START Data supplied

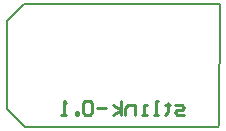
<source format=gbo>
G04*
G04 #@! TF.GenerationSoftware,Altium Limited,Altium Designer,20.2.7 (254)*
G04*
G04 Layer_Color=57008*
%FSLAX25Y25*%
%MOIN*%
G70*
G04*
G04 #@! TF.SameCoordinates,7611C49E-5CF1-4432-8612-C541E59B8BEB*
G04*
G04*
G04 #@! TF.FilePolarity,Positive*
G04*
G01*
G75*
%ADD12C,0.00787*%
%ADD45C,0.01000*%
D12*
X6102Y41339D02*
X71287Y41339D01*
X393Y35630D02*
X6102Y41339D01*
X6401Y390D02*
X70763D01*
X393Y6398D02*
Y35630D01*
Y6398D02*
X6401Y390D01*
X70763D02*
X71291Y917D01*
X71287Y41339D02*
X71391Y41235D01*
X71291Y917D02*
X71391Y41235D01*
D45*
X59630Y4346D02*
X57269D01*
X56481Y5134D01*
X57269Y5921D01*
X58843D01*
X59630Y6708D01*
X58843Y7495D01*
X56481D01*
X54120Y8282D02*
Y7495D01*
X54907D01*
X53333D01*
X54120D01*
Y5134D01*
X53333Y4346D01*
X50971D02*
X49397D01*
X50184D01*
Y9069D01*
X50971D01*
X47036Y4346D02*
X45461D01*
X46248D01*
Y7495D01*
X47036D01*
X43100Y4346D02*
Y7495D01*
X40738D01*
X39951Y6708D01*
Y4346D01*
X38377D02*
Y9069D01*
Y5921D02*
X36015Y7495D01*
X38377Y5921D02*
X36015Y4346D01*
X33654Y6708D02*
X30505D01*
X28931Y8282D02*
X28144Y9069D01*
X26570D01*
X25783Y8282D01*
Y5134D01*
X26570Y4346D01*
X28144D01*
X28931Y5134D01*
Y8282D01*
X24208Y4346D02*
Y5134D01*
X23421D01*
Y4346D01*
X24208D01*
X20273D02*
X18698D01*
X19485D01*
Y9069D01*
X20273Y8282D01*
M02*

</source>
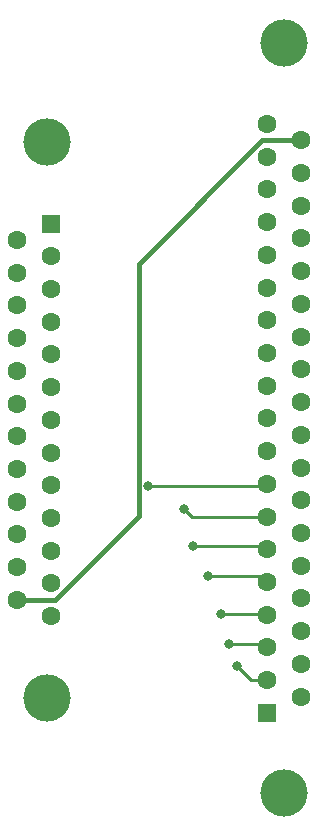
<source format=gbr>
%TF.GenerationSoftware,KiCad,Pcbnew,5.1.9-73d0e3b20d~88~ubuntu18.04.1*%
%TF.CreationDate,2021-09-13T22:15:05-04:00*%
%TF.ProjectId,adapter,61646170-7465-4722-9e6b-696361645f70,rev?*%
%TF.SameCoordinates,Original*%
%TF.FileFunction,Copper,L2,Bot*%
%TF.FilePolarity,Positive*%
%FSLAX46Y46*%
G04 Gerber Fmt 4.6, Leading zero omitted, Abs format (unit mm)*
G04 Created by KiCad (PCBNEW 5.1.9-73d0e3b20d~88~ubuntu18.04.1) date 2021-09-13 22:15:05*
%MOMM*%
%LPD*%
G01*
G04 APERTURE LIST*
%TA.AperFunction,ComponentPad*%
%ADD10C,4.000000*%
%TD*%
%TA.AperFunction,ComponentPad*%
%ADD11C,1.600000*%
%TD*%
%TA.AperFunction,ComponentPad*%
%ADD12R,1.600000X1.600000*%
%TD*%
%TA.AperFunction,ViaPad*%
%ADD13C,0.800000*%
%TD*%
%TA.AperFunction,Conductor*%
%ADD14C,0.400000*%
%TD*%
%TA.AperFunction,Conductor*%
%ADD15C,0.250000*%
%TD*%
G04 APERTURE END LIST*
D10*
%TO.P,J2,0*%
%TO.N,N/C*%
X111825000Y-59675000D03*
X111825000Y-123175000D03*
D11*
%TO.P,J2,37*%
%TO.N,Net-(J1-Pad25)*%
X113245000Y-67880000D03*
%TO.P,J2,36*%
%TO.N,Net-(J2-Pad36)*%
X113245000Y-70650000D03*
%TO.P,J2,35*%
%TO.N,Net-(J2-Pad35)*%
X113245000Y-73420000D03*
%TO.P,J2,34*%
%TO.N,Net-(J2-Pad34)*%
X113245000Y-76190000D03*
%TO.P,J2,33*%
%TO.N,Net-(J2-Pad33)*%
X113245000Y-78960000D03*
%TO.P,J2,32*%
%TO.N,Net-(J2-Pad32)*%
X113245000Y-81730000D03*
%TO.P,J2,31*%
%TO.N,Net-(J2-Pad31)*%
X113245000Y-84500000D03*
%TO.P,J2,30*%
%TO.N,Net-(J2-Pad30)*%
X113245000Y-87270000D03*
%TO.P,J2,29*%
%TO.N,Net-(J2-Pad29)*%
X113245000Y-90040000D03*
%TO.P,J2,28*%
%TO.N,Net-(J2-Pad28)*%
X113245000Y-92810000D03*
%TO.P,J2,27*%
%TO.N,Net-(J2-Pad27)*%
X113245000Y-95580000D03*
%TO.P,J2,26*%
%TO.N,Net-(J2-Pad26)*%
X113245000Y-98350000D03*
%TO.P,J2,25*%
%TO.N,Net-(J2-Pad25)*%
X113245000Y-101120000D03*
%TO.P,J2,24*%
%TO.N,Net-(J2-Pad24)*%
X113245000Y-103890000D03*
%TO.P,J2,23*%
%TO.N,Net-(J2-Pad23)*%
X113245000Y-106660000D03*
%TO.P,J2,22*%
%TO.N,Net-(J2-Pad22)*%
X113245000Y-109430000D03*
%TO.P,J2,21*%
%TO.N,Net-(J2-Pad21)*%
X113245000Y-112200000D03*
%TO.P,J2,20*%
%TO.N,Net-(J2-Pad20)*%
X113245000Y-114970000D03*
%TO.P,J2,19*%
%TO.N,Net-(J2-Pad19)*%
X110405000Y-66495000D03*
%TO.P,J2,18*%
%TO.N,Net-(J2-Pad18)*%
X110405000Y-69265000D03*
%TO.P,J2,17*%
%TO.N,Net-(J2-Pad17)*%
X110405000Y-72035000D03*
%TO.P,J2,16*%
%TO.N,Net-(J2-Pad16)*%
X110405000Y-74805000D03*
%TO.P,J2,15*%
%TO.N,Net-(J2-Pad15)*%
X110405000Y-77575000D03*
%TO.P,J2,14*%
%TO.N,Net-(J2-Pad14)*%
X110405000Y-80345000D03*
%TO.P,J2,13*%
%TO.N,Net-(J2-Pad13)*%
X110405000Y-83115000D03*
%TO.P,J2,12*%
%TO.N,Net-(J2-Pad12)*%
X110405000Y-85885000D03*
%TO.P,J2,11*%
%TO.N,Net-(J2-Pad11)*%
X110405000Y-88655000D03*
%TO.P,J2,10*%
%TO.N,Net-(J2-Pad10)*%
X110405000Y-91425000D03*
%TO.P,J2,9*%
%TO.N,Net-(J2-Pad9)*%
X110405000Y-94195000D03*
%TO.P,J2,8*%
%TO.N,Net-(J1-Pad9)*%
X110405000Y-96965000D03*
%TO.P,J2,7*%
%TO.N,Net-(J1-Pad8)*%
X110405000Y-99735000D03*
%TO.P,J2,6*%
%TO.N,Net-(J1-Pad7)*%
X110405000Y-102505000D03*
%TO.P,J2,5*%
%TO.N,Net-(J1-Pad6)*%
X110405000Y-105275000D03*
%TO.P,J2,4*%
%TO.N,Net-(J1-Pad5)*%
X110405000Y-108045000D03*
%TO.P,J2,3*%
%TO.N,Net-(J1-Pad4)*%
X110405000Y-110815000D03*
%TO.P,J2,2*%
%TO.N,Net-(J1-Pad3)*%
X110405000Y-113585000D03*
D12*
%TO.P,J2,1*%
%TO.N,Net-(J1-Pad2)*%
X110405000Y-116355000D03*
%TD*%
D10*
%TO.P,J1,0*%
%TO.N,Net-(J1-Pad0)*%
X91775000Y-115100000D03*
X91775000Y-68000000D03*
D11*
%TO.P,J1,25*%
%TO.N,Net-(J1-Pad25)*%
X89235000Y-106785000D03*
%TO.P,J1,24*%
%TO.N,Net-(J1-Pad24)*%
X89235000Y-104015000D03*
%TO.P,J1,23*%
%TO.N,Net-(J1-Pad23)*%
X89235000Y-101245000D03*
%TO.P,J1,22*%
%TO.N,Net-(J1-Pad22)*%
X89235000Y-98475000D03*
%TO.P,J1,21*%
%TO.N,Net-(J1-Pad21)*%
X89235000Y-95705000D03*
%TO.P,J1,20*%
%TO.N,Net-(J1-Pad20)*%
X89235000Y-92935000D03*
%TO.P,J1,19*%
%TO.N,Net-(J1-Pad19)*%
X89235000Y-90165000D03*
%TO.P,J1,18*%
%TO.N,Net-(J1-Pad18)*%
X89235000Y-87395000D03*
%TO.P,J1,17*%
%TO.N,Net-(J1-Pad17)*%
X89235000Y-84625000D03*
%TO.P,J1,16*%
%TO.N,Net-(J1-Pad16)*%
X89235000Y-81855000D03*
%TO.P,J1,15*%
%TO.N,Net-(J1-Pad15)*%
X89235000Y-79085000D03*
%TO.P,J1,14*%
%TO.N,Net-(J1-Pad14)*%
X89235000Y-76315000D03*
%TO.P,J1,13*%
%TO.N,Net-(J1-Pad13)*%
X92075000Y-108170000D03*
%TO.P,J1,12*%
%TO.N,Net-(J1-Pad12)*%
X92075000Y-105400000D03*
%TO.P,J1,11*%
%TO.N,Net-(J1-Pad11)*%
X92075000Y-102630000D03*
%TO.P,J1,10*%
%TO.N,Net-(J1-Pad10)*%
X92075000Y-99860000D03*
%TO.P,J1,9*%
%TO.N,Net-(J1-Pad9)*%
X92075000Y-97090000D03*
%TO.P,J1,8*%
%TO.N,Net-(J1-Pad8)*%
X92075000Y-94320000D03*
%TO.P,J1,7*%
%TO.N,Net-(J1-Pad7)*%
X92075000Y-91550000D03*
%TO.P,J1,6*%
%TO.N,Net-(J1-Pad6)*%
X92075000Y-88780000D03*
%TO.P,J1,5*%
%TO.N,Net-(J1-Pad5)*%
X92075000Y-86010000D03*
%TO.P,J1,4*%
%TO.N,Net-(J1-Pad4)*%
X92075000Y-83240000D03*
%TO.P,J1,3*%
%TO.N,Net-(J1-Pad3)*%
X92075000Y-80470000D03*
%TO.P,J1,2*%
%TO.N,Net-(J1-Pad2)*%
X92075000Y-77700000D03*
D12*
%TO.P,J1,1*%
%TO.N,Net-(J1-Pad1)*%
X92075000Y-74930000D03*
%TD*%
D13*
%TO.N,Net-(J1-Pad9)*%
X100330000Y-97155000D03*
%TO.N,Net-(J1-Pad8)*%
X103415000Y-99060000D03*
%TO.N,Net-(J1-Pad7)*%
X104140000Y-102235000D03*
%TO.N,Net-(J1-Pad6)*%
X105410000Y-104775000D03*
%TO.N,Net-(J1-Pad5)*%
X106500000Y-107950000D03*
%TO.N,Net-(J1-Pad4)*%
X107225000Y-110490000D03*
%TO.N,Net-(J1-Pad3)*%
X107860000Y-112395000D03*
%TD*%
D14*
%TO.N,Net-(J1-Pad25)*%
X110013998Y-67880000D02*
X112945000Y-67880000D01*
X99529999Y-78363999D02*
X110013998Y-67880000D01*
X99529999Y-99721003D02*
X99529999Y-78363999D01*
X92466002Y-106785000D02*
X99529999Y-99721003D01*
X89235000Y-106785000D02*
X92466002Y-106785000D01*
D15*
%TO.N,Net-(J1-Pad9)*%
X110215000Y-97155000D02*
X110405000Y-96965000D01*
X100330000Y-97155000D02*
X110215000Y-97155000D01*
%TO.N,Net-(J1-Pad8)*%
X104090000Y-99735000D02*
X110405000Y-99735000D01*
X103415000Y-99060000D02*
X104090000Y-99735000D01*
%TO.N,Net-(J1-Pad7)*%
X110135000Y-102235000D02*
X110405000Y-102505000D01*
X104140000Y-102235000D02*
X110135000Y-102235000D01*
%TO.N,Net-(J1-Pad6)*%
X109905000Y-104775000D02*
X110405000Y-105275000D01*
X105410000Y-104775000D02*
X109905000Y-104775000D01*
%TO.N,Net-(J1-Pad5)*%
X110310000Y-107950000D02*
X110405000Y-108045000D01*
X106500000Y-107950000D02*
X110310000Y-107950000D01*
%TO.N,Net-(J1-Pad4)*%
X110080000Y-110490000D02*
X110405000Y-110815000D01*
X107225000Y-110490000D02*
X110080000Y-110490000D01*
%TO.N,Net-(J1-Pad3)*%
X109050000Y-113585000D02*
X110405000Y-113585000D01*
X107860000Y-112395000D02*
X109050000Y-113585000D01*
%TD*%
M02*

</source>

END Data supplied

Task instructions: Using the data above, transcribe the lines that run from the line with "X99529999Y-99721003D01*" to the line with "X110405000Y-110815000D01*", both ends kept, and output nothing else.

Output for this task:
X99529999Y-99721003D01*
X89235000Y-106785000D02*
X92466002Y-106785000D01*
D15*
%TO.N,Net-(J1-Pad9)*%
X110215000Y-97155000D02*
X110405000Y-96965000D01*
X100330000Y-97155000D02*
X110215000Y-97155000D01*
%TO.N,Net-(J1-Pad8)*%
X104090000Y-99735000D02*
X110405000Y-99735000D01*
X103415000Y-99060000D02*
X104090000Y-99735000D01*
%TO.N,Net-(J1-Pad7)*%
X110135000Y-102235000D02*
X110405000Y-102505000D01*
X104140000Y-102235000D02*
X110135000Y-102235000D01*
%TO.N,Net-(J1-Pad6)*%
X109905000Y-104775000D02*
X110405000Y-105275000D01*
X105410000Y-104775000D02*
X109905000Y-104775000D01*
%TO.N,Net-(J1-Pad5)*%
X110310000Y-107950000D02*
X110405000Y-108045000D01*
X106500000Y-107950000D02*
X110310000Y-107950000D01*
%TO.N,Net-(J1-Pad4)*%
X110080000Y-110490000D02*
X110405000Y-110815000D01*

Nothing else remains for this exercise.